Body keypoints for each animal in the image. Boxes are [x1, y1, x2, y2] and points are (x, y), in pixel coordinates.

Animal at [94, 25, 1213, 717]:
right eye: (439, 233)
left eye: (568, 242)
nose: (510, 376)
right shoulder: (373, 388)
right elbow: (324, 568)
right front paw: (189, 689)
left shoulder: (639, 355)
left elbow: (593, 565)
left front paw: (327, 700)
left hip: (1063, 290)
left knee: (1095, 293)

____________________

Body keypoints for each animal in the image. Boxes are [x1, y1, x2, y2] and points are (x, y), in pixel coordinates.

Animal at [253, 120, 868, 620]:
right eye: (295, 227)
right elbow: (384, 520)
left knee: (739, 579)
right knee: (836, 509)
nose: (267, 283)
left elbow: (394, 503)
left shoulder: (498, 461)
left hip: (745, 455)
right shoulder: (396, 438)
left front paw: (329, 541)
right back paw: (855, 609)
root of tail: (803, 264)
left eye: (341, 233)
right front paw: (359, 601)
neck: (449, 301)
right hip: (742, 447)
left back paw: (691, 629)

____________________

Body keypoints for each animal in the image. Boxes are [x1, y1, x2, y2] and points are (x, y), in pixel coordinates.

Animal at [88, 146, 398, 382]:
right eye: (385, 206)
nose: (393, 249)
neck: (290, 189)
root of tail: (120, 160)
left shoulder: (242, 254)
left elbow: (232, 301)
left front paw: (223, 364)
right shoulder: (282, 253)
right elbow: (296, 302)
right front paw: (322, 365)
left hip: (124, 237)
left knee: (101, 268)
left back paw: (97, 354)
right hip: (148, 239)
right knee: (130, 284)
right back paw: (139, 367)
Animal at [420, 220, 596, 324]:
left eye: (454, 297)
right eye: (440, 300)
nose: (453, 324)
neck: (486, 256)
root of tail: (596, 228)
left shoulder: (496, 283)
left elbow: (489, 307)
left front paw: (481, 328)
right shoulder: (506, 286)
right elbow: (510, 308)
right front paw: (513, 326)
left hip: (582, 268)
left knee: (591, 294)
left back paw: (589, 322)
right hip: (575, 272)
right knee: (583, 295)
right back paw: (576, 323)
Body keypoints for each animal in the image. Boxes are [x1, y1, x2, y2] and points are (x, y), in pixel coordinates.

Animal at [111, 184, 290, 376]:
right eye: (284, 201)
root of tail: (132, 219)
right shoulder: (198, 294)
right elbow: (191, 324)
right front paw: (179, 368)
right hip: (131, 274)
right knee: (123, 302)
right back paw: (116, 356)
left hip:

____________________

(What is expected)
Each line above with the string "knee" in it should be located and copied.

(Finished task)
left knee: (1095, 293)
left knee: (739, 579)
right knee: (836, 509)
left knee: (101, 268)
right knee: (130, 284)
left knee: (591, 294)
right knee: (583, 295)
right knee: (123, 302)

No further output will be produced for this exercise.